Task inputs →
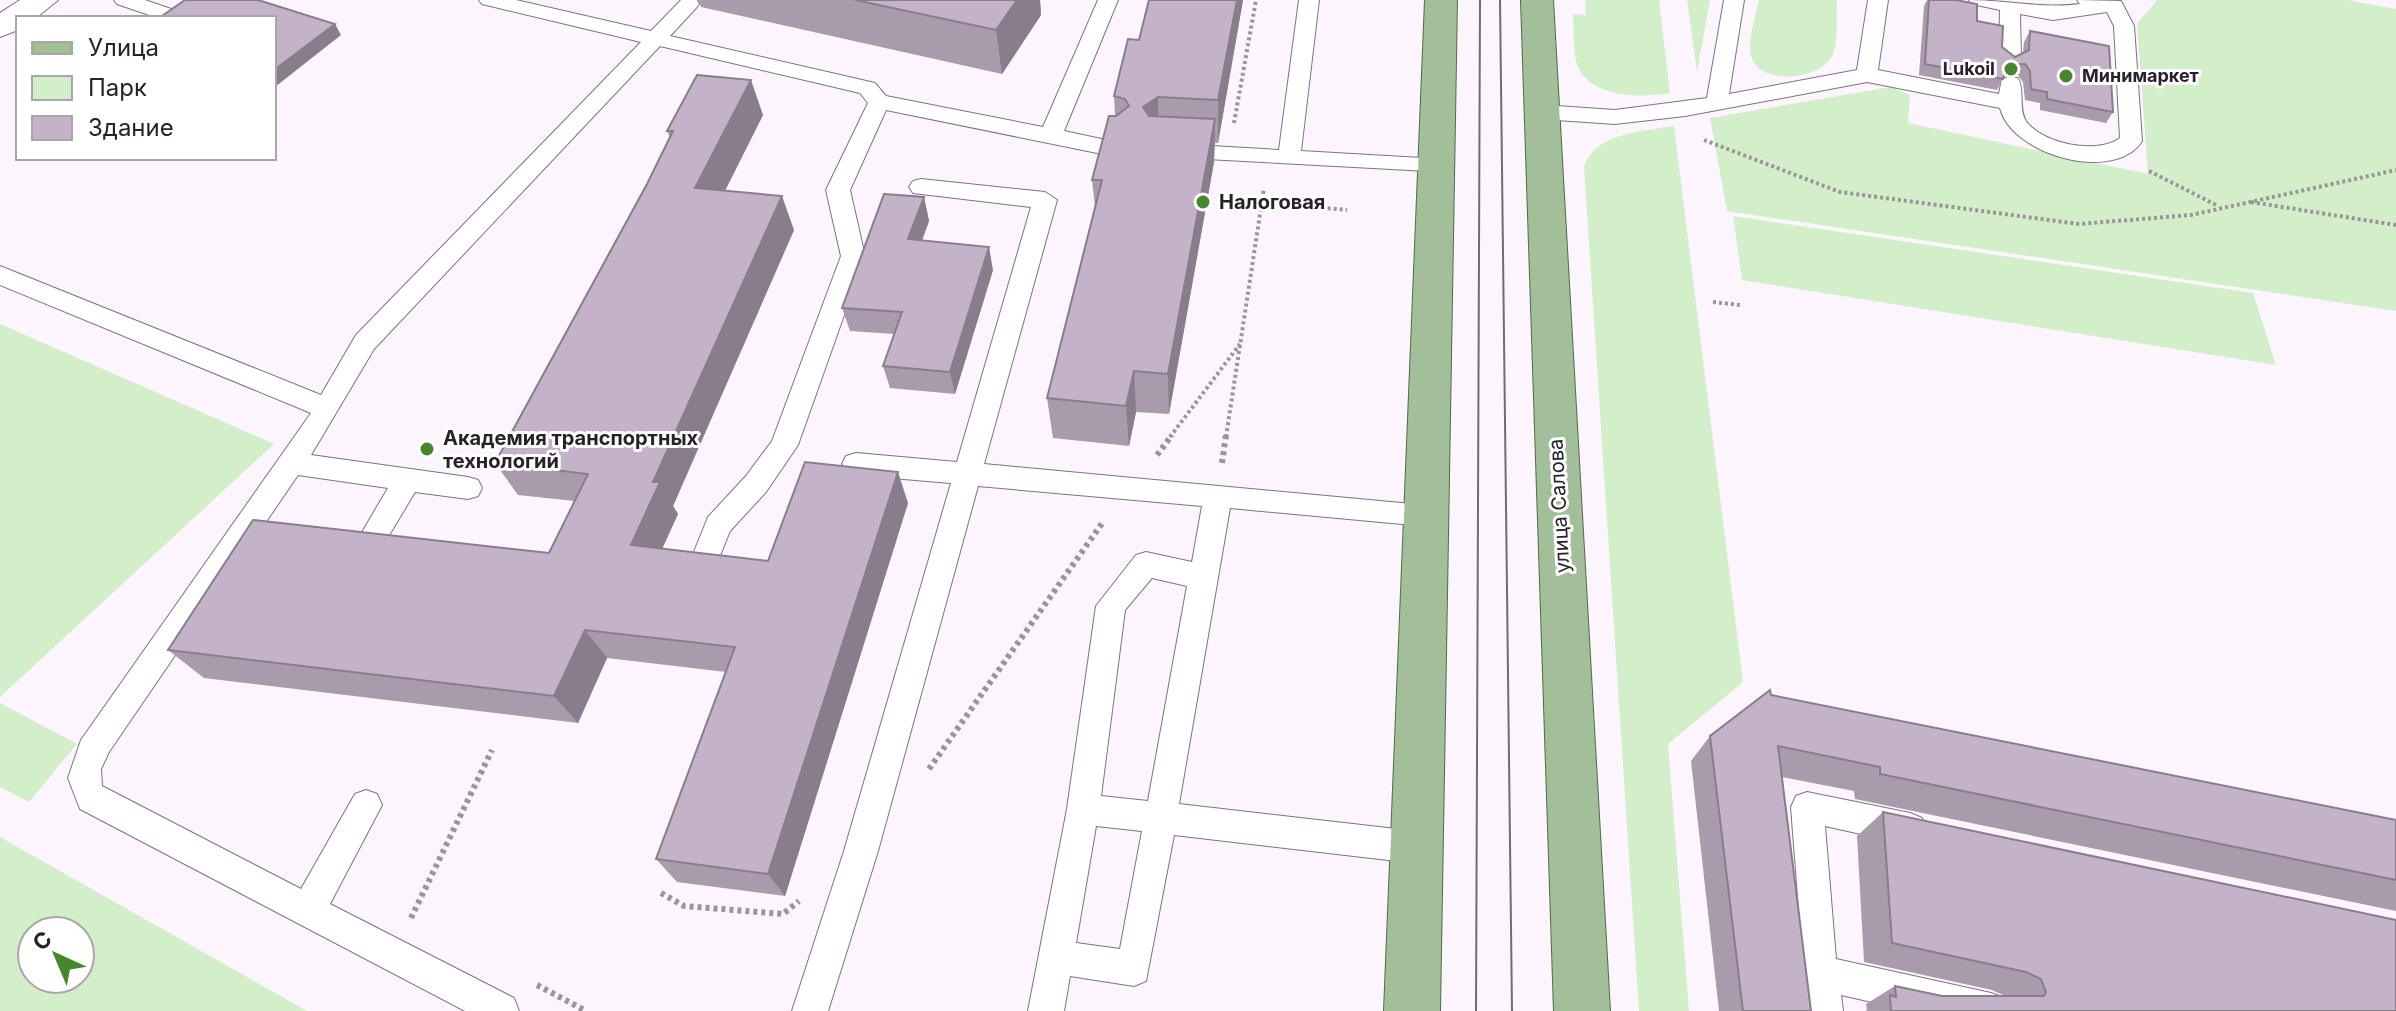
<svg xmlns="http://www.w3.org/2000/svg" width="2396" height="1011" viewBox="0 0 2396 1011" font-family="Inter,sans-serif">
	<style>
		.green { fill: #d3efca; fill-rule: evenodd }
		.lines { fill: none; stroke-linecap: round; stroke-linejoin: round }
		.service-casing { stroke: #807084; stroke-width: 2 }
		.minor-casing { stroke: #807084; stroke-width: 2 }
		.primary-casing { stroke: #506c46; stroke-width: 2 }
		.path-far1 { stroke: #9b949c; stroke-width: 4; stroke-dasharray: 3 3; stroke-linecap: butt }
		.path { stroke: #9b949c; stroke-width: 6; stroke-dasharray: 4 4; stroke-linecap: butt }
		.service { fill: #fff; fill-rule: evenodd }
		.minor { fill: #fff; fill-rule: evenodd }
		.primary { fill: #a3bf9a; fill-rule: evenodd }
		.tram { stroke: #726b73; stroke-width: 2 }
		.wall { fill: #a99aac }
		.shaded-wall { fill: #897d8c }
		.building { fill: #c4b3c8; stroke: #897d8c; stroke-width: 2 }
		.poi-dot { fill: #45882b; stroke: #fff; stroke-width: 3 }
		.labels { text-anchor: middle; stroke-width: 6; stroke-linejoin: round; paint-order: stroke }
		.far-poi-label { font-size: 18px; font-weight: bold; fill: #282129; stroke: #fff; text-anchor: end }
		.poi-label { font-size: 20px; font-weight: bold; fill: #282129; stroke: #fff; text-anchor: start }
		.street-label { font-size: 20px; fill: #282129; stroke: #fff }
	</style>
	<rect width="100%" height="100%" fill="#fcf5fe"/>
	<!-- green -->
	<g class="green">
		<path d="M1585,0H1659L1670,93C1643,98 1594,98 1579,69C1572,55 1574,30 1573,14L1586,15Z"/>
		<polygon points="1687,0 1710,0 1697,72"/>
		<path d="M1759,0H1837C1836,16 1839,42 1832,56C1820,80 1759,87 1751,56C1747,41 1756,16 1759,0Z"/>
		<polygon points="2157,0 2347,0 2396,9 2396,311 1727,211 1710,118 1891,87 1910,95 1908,123 2148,174 2137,24"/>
		<path d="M1674,126L1743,682L1668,744L1689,1011H1639L1584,167C1595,132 1642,132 1674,126Z"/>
		<polygon points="1733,216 2253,293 2276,365 1742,280"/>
		<polygon points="0,324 274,444 0,697"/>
		<polygon points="0,703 77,744 29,802 0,787"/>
		<path d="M0,837L307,1011H0ZM32,931H80V979H32Z"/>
	</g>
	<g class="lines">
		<!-- service casing -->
		<g class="service-casing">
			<g id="service">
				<polygon points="114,0 145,0 177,11 180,15 158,18 117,4"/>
				<polygon points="479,0 516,0 651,31 681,0 697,0 699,4 696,8 670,36 875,83 886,96 1043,127 1098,0 1118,0 1064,131 1125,144 1128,149 1117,157 886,110 850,190 865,256 798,445 766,492 730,531 711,578 701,581 691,578 687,569 708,517 746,476 772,441 841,256 826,190 868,103 860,93 660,46 374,349 311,455 468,477 478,480 482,488 478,496 468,499 415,492 385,542 375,546 365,542 361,534 388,488 298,475 109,752 101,769 102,786 301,889 355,794 366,790 377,794 382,805 330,904 514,998 519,1011 465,1011 80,809 68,778 81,740 311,413 0,285 0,266 321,395 356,335 641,42 482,4"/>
				<polygon points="1299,0 1319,0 1301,151 1439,159 1450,167 1447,172 1169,157 1166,152 1177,144 1279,150"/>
				<path d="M1724,0H1744L1729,94L1857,70L1868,0H1888L1878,70L1999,94L2002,78H2018C2025,91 2018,108 2026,121C2042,144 2097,155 2120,138L2114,26L2107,12L2053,20L2020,14L2021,58L2010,65L1999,58L2000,10L1972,4L1969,0C2006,0 2043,9 2080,4L2077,0L2121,1L2134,26L2142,141C2115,184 2011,155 2000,108L1867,82L1685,116L1615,124L1542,119L1531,112L1542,105L1615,110L1707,98Z"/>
				<path d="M921,179L1045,192L1057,200L984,464L1434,506L1438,514L1434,522L1424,526L1230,508L1179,804L1414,831L1426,836L1431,847L1426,858L1414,863L1174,835L1146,981L1134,986L1070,976L1064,1011H1028L1067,809L1096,606L1136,555L1146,552L1192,562L1202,506L978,486L878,851L828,1011H792L844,851L951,483L856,475L846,472L842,464L846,456L856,453L957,462L1031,207L913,193L909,187L913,181ZM1152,578L1187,586L1148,801L1101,796L1125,610ZM1096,826L1142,831L1120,949L1076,943Z"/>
				<polygon points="1807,792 1910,813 1922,818 1926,829 1922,840 1910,845 1825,826 1836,959 1991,993 2004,998 2009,1011 1912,1011 1841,995 1843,1011 1807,1011 1791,807 1796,796"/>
			</g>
		</g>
		<!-- minor casing -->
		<g class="minor-casing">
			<polygon id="minor" points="20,0 58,0 36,18 18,18 18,30 0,37 0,13"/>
		</g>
		<!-- primary casing -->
		<g class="primary-casing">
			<g id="primary">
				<polygon points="1425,0 1457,0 1440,1011 1384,1011"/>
				<polygon points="1521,0 1553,0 1610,1011 1554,1011"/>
			</g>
		</g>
		<!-- path-far1 -->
		<g class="path-far1">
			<polyline points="1234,123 1256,0"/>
			<polyline points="1704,140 1840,192 2079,224 2191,215 2396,170"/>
			<polyline points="2149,171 2218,206"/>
			<polyline points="1262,202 1347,210"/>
			<polyline points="2251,202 2396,225"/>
			<polyline points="1713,302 1740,305"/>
			<polyline points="1170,437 1240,344"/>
			<polyline points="1226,437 1264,188"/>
		</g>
		<!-- path -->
		<g class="path">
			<polyline points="1157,455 1172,435"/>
			<polyline points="1222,463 1226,435"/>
			<polyline points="929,769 1103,522"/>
			<polyline points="661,893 684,906 783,914 799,901"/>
			<polyline points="411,918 492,750"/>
			<polyline points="537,985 586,1011"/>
		</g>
		<!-- service -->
		<use href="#service" class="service"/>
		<!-- minor -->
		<use href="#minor" class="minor"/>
		<!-- primary -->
		<use href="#primary" class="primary"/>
		<!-- tram -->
		<g class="tram">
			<polyline points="1500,0 1512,1011"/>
			<polyline points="1476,1011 1480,0"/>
		</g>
	</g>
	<!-- wall -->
	<g class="wall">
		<polygon points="698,0 1040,0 1041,15 1002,74 701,7"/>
		<polygon points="1243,0 1218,143 1215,143 1214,162 1169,414 1136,412 1129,446 1053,438 1047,398 1095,207 1092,180 1115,116 1114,96 1139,40"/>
		<polygon points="1927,0 1977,21 2002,47 2015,57 2023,53 2024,42 2030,31 2113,112 2106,123 2040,110 2040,103 2025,100 2023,82 2018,75 2004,76 1997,90 1919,75 1924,6"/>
		<polygon points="763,115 725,191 794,230 673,506 678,514 662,549 768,561 908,503 785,896 677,882 656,859 726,672 607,658 578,723 204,678 168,650 549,553 575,501 518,495 495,463 647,184 670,138 667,131"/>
		<polygon points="924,197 929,221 922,241 993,270 955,394 890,388 883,366 894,334 850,331 842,308"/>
		<polygon points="1771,695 2396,820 2396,911 1855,799 1854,791 1782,777 1811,1011 1719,1011 1691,761 1710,736"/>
		<polygon points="1883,812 2396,1011 1865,1011 1867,1010 1866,1004 1895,986 1942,996 2005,996 1992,990 1864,962 1857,836"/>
	</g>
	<!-- shaded-wall -->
	<g class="shaded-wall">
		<polygon points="1017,0 1040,0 1041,15 1002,74 996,30"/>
		<polygon points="1237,0 1243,0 1218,143 1218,100"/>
		<polygon points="335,24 341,35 275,87 274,70"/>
		<polygon points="751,80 763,115 709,222 695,188"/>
		<polygon points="1158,97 1159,140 1143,107"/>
		<polygon points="1215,119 1214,162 1169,414 1168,374"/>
		<polygon points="782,196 794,230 673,506 678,514 650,575 631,545 653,482"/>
		<polygon points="924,197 929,221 913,263 908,239"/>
		<polygon points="989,247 993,270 955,394 950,372"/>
		<polygon points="1134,371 1136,412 1129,446 1126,406"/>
		<polygon points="898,472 908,503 785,896 768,874"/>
		<polygon points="585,630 607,658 578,723 554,696"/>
	</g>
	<!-- building -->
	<g class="building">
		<polygon points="185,0 258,0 335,24 274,70 274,18 159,18"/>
		<polygon points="855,0 1017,0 996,30"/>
		<polygon points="1149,0 1237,0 1218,100 1158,97 1143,107 1149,116 1215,119 1168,374 1134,371 1126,406 1047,398 1102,180 1092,180 1109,116 1116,116 1129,106 1125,99 1114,96 1128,39 1139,40"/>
		<polygon points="1929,0 1956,0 1977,4 1977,21 2003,26 2002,47 2015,57 2029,50 2030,31 2109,46 2113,112 2047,99 2047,92 2031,89 2030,71 2025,64 2007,65 2003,79 1925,64"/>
		<polygon points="697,75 751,80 695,188 782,196 653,482 660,482 631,545 768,561 805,462 898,472 768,874 656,859 735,647 585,630 554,696 168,650 253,520 549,553 588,474 495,463 647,184 673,131 667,131"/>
		<polygon points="884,194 924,197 908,239 989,247 950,372 883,366 902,312 842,308"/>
		<polygon points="1770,690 1771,695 2396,820 2396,880 1880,774 1880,767 1778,746 1811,1011 1743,1011 1710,736"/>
		<polygon points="1883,812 2396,920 2396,1011 1891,1011 1890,995 1896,997 1895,986 1942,996 2044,996 2046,992 2041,979 2026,972 1892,943"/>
	</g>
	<!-- markers -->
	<g class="poi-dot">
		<circle cx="2011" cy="69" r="8"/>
		<circle cx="2066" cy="76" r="8"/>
		<circle cx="1203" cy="202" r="8"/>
		<circle cx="427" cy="449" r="8"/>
	</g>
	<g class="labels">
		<!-- far-poi labels -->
		<g class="far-poi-label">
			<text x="1995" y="75">Lukoil</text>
			<text x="2082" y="82" text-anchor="start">Минимаркет</text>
		</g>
		<!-- poi labels -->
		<g class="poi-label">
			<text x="1219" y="209">Налоговая</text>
			<text x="443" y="445">Академия транспортных<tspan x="443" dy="23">технологий</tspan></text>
		</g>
		<!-- street labels -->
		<g class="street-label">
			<text transform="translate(1559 506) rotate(-93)" y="7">улица Салова</text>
		</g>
	</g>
	<!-- legend -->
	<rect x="16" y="16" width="260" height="144" fill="#ffffff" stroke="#a9a6a9" stroke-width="2"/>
	<rect x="32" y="42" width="40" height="12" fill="#a3bf9a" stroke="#a9a6a9" stroke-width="2"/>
	<text x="88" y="56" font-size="24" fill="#282129">Улица</text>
	<rect x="32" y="76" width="40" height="24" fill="#d3efca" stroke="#a9a6a9" stroke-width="2"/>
	<text x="88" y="96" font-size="24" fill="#282129">Парк</text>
	<rect x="32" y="116" width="40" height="24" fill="#c4b3c8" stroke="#a9a6a9" stroke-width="2"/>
	<text x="88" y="136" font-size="24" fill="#282129">Здание</text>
	<!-- north arrow -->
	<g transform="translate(56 955) rotate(316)"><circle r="38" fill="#ffffff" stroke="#a9a6a9" stroke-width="2"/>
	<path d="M0-6L14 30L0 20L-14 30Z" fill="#45882b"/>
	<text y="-12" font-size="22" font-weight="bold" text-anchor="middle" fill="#282129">С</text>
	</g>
</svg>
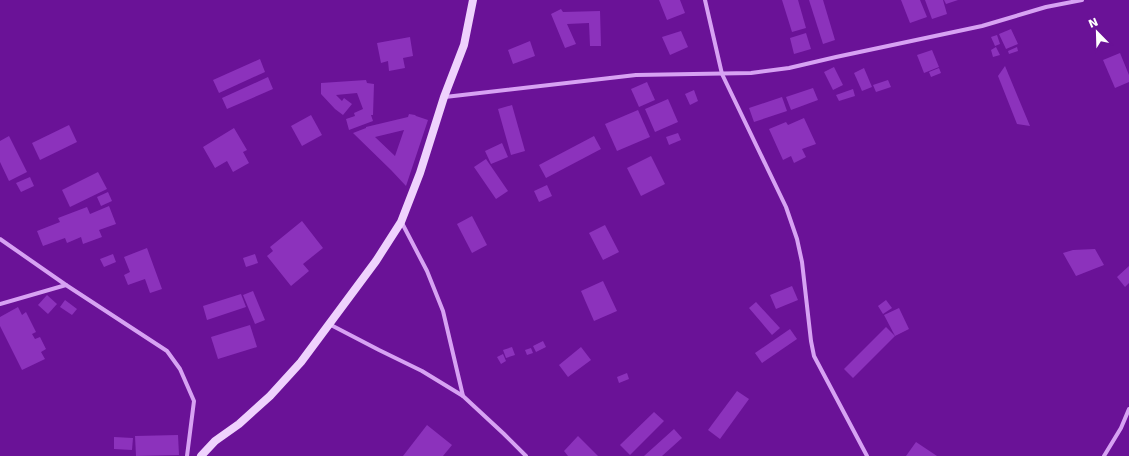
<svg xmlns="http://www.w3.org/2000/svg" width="1129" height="456" font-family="'DejaVu Sans',sans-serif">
<rect width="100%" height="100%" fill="#6a1297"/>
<g fill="#8c32bc" fill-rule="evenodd">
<polygon points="659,0 680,0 685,13 667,20"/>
<polygon points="782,0 798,0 806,28 792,32"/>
<polygon points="809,0 823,0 835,40 823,44"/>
<polygon points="901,0 920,0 927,17 910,23"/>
<polygon points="925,0 943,0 947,14 932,19"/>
<polygon points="944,0 958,0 946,4"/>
<polygon points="561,9 563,12 600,11 601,46 590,46 589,23 567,24 576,44 565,48 551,14"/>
<polygon points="1011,29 1018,44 1006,49 999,34"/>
<polygon points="681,31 688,47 670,55 662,37"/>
<polygon points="806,33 811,49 794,54 790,38"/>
<polygon points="997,35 1000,44 995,46 991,37"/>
<polygon points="410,37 413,56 403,58 405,68 389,71 388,61 381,63 377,43"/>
<polygon points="530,41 535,56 513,64 508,50"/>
<polygon points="996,47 1000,55 993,57 991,50"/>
<polygon points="1017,47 1018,51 1009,54 1008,51"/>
<polygon points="932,50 939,67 924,73 917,55"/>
<polygon points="1120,53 1129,75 1129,82 1115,88 1103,60"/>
<polygon points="260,59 265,72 219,93 213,80"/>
<polygon points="1005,66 1030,126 1017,124 998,76"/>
<polygon points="834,67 843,85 833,90 824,72"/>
<polygon points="864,68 872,87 862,91 854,73"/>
<polygon points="939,68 941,73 931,77 929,72"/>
<polygon points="268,77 273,89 227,109 222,98"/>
<polygon points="366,80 367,83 374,84 373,115 371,115 373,121 349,130 346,119 355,116 354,113 363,109 357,93 336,95 342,101 344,98 352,104 343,115 335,109 321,94 321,83"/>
<polygon points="888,80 891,87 876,92 873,85"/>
<polygon points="647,82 655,100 639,107 631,89"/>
<polygon points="813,88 818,100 791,110 786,97"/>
<polygon points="853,89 855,96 839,101 836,95"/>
<polygon points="694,90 698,101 690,105 685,94"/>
<polygon points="782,97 787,111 754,122 749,108"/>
<polygon points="668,99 678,122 655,132 645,109"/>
<polygon points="512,105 525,151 511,155 498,109"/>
<polygon points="638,110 650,137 617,151 605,124"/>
<path d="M409,114L415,115L416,116L428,120L406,186L391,170L353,133L366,128V127L408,117ZM404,130L395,156L375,137Z"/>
<polygon points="311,115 322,135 302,146 291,126"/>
<polygon points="804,118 816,144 802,149 806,157 794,163 791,156 783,160 769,129 786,122 788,125"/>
<polygon points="69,125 77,142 40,160 32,143"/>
<polygon points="234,128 247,150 243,152 249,163 233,172 227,161 215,168 203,147"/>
<polygon points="678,133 681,140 669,145 666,137"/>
<polygon points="9,136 27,172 9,181 0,162 0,141"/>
<polygon points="594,136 601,149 546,178 539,165"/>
<polygon points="502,143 508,157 491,164 485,151"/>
<polygon points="651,156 665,184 641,196 627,168"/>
<polygon points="486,159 508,191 496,199 474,167"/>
<polygon points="98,172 107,189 70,207 62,190"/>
<polygon points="30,177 34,186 21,192 16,183"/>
<polygon points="547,185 552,196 539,202 534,191"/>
<polygon points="108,192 112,201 101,206 97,197"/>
<polygon points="109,206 116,224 99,230 102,237 83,244 81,237 67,243 65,238 43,246 37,231 60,222 58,218 87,207 90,214"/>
<polygon points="472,216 487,245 472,253 457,224"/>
<polygon points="302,221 323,248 303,264 309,271 291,286 267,256 273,251 270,247"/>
<polygon points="605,225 619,252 603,260 589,233"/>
<polygon points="147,248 162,289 150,293 145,279 128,285 124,275 130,272 124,257"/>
<polygon points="1095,249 1104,265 1076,276 1063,253 1073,250"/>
<polygon points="113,254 116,262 104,267 100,259"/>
<polygon points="255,254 258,263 246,267 243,258"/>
<polygon points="1129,266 1129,283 1125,287 1117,277"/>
<polygon points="603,281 617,311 594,321 581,291"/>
<polygon points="792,286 798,300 776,309 770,295"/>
<polygon points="253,291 265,320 255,324 243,295"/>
<polygon points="241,294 246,307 207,320 203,306"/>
<polygon points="47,295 57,304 48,314 38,305"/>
<polygon points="65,300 77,309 72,315 60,307"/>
<polygon points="886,300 892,308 883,314 878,306"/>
<polygon points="756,302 780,328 772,335 749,308"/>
<polygon points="18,307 22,315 26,312 36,332 32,334 35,339 40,337 46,349 41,352 45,359 22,370 0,326 0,317"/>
<polygon points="899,308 909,329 895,336 884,315"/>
<polygon points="250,325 257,347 218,359 211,337"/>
<polygon points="886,327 895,336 853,378 844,369"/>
<polygon points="790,329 797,339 762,363 755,353"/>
<polygon points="543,341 546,347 536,352 533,346"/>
<polygon points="512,347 515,355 506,358 503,350"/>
<polygon points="581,347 591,360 568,377 559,365"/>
<polygon points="531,348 533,353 527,355 525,350"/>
<polygon points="503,354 506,361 501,364 497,357"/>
<polygon points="627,373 629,379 619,383 617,377"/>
<polygon points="737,391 749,399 720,439 708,430"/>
<polygon points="654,412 664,421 630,455 620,445"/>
<polygon points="427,425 452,445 443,456 403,456"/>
<polygon points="674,429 682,438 662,456 644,456"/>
<polygon points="178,435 179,455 136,456 135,436"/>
<polygon points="578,436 598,456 568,456 564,451"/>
<polygon points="114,437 133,438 132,450 114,449"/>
<polygon points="916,442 937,456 906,456"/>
</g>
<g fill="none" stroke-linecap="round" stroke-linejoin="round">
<g stroke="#d7a2f3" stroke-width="4">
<polyline points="705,0 722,74 786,207 797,239 802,262 811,341 814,356 867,456"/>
<polyline points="445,97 636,75 751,73 789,68 836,57 982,26 1046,7 1082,0"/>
<polyline points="402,223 427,271 443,311 463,396"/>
<polyline points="0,239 66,285 167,351 180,369 194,401 187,456"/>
<polyline points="0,304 66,285"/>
<polyline points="329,324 379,350 422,371 463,396 504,434 526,456"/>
<polyline points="1104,456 1121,428 1129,409"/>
</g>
<polyline stroke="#efd2fd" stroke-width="8" points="201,456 215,441 239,424 270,396 301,362 376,261 401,222 420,173 444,97 464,45 473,0"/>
</g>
<g transform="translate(1097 32) rotate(337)" stroke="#6a1297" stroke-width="3" paint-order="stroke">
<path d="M0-3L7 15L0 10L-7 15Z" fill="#ffffff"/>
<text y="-6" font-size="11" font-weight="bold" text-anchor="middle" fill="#ffffff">N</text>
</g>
</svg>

Problem to work on → Read the data above. Pull out each line in which the string "lines" appears.

Exercise output →
		.lines { fill: none; stroke-linecap: round; stroke-linejoin: round }
	<g class="lines">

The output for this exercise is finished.